Customers should note that different cloud service models affect how responsibilities are shared between Azure and its customers. Azure does not directly perform the functions of a 3DS Server (3DSS), 3DS Directory Server (DS), or 3DS Access Control Server (ACS), and Azure customers may host their own 3DS environment on Azure using services offered. It is the customer’s responsibility to assess and understand their full scope of responsibility for implementing security controls and ensuring security controls are implemented in accordance with their compliance obligations.

A 3DS entity can choose to outsource the hosting and management of its hardware security module (HSM) infrastructure to a third-party service provider if the applicable requirements are met. Entities performing 3DS functions that use the Azure environment to host their 3DE are still subject to the PCI 3DS Core Security Standard and must have their environment assessed for all applicable requirements.
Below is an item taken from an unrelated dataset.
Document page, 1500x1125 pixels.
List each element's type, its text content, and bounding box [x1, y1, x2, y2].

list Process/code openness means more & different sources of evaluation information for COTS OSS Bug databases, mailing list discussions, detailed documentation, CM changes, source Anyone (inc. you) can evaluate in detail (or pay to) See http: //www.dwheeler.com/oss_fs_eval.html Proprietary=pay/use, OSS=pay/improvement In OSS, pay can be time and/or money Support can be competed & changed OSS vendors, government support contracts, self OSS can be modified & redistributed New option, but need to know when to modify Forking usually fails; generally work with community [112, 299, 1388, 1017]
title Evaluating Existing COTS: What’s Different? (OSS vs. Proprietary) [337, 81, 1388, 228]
Microsoft continues to be at the forefront of e-commerce solutions to leverage the power of the cloud. Our e-commerce platform lets you analyze site traffic and browse-to-buy conversion rates to define special offers and new products based on customer behavior. Create personalized shopping experiences with targeted content and offers and increase satisfaction through ongoing engagement—before, after, and at the point of sale. When demand for your products or services takes off—predictably or unpredictably—be prepared to handle more customers and more transactions automatically.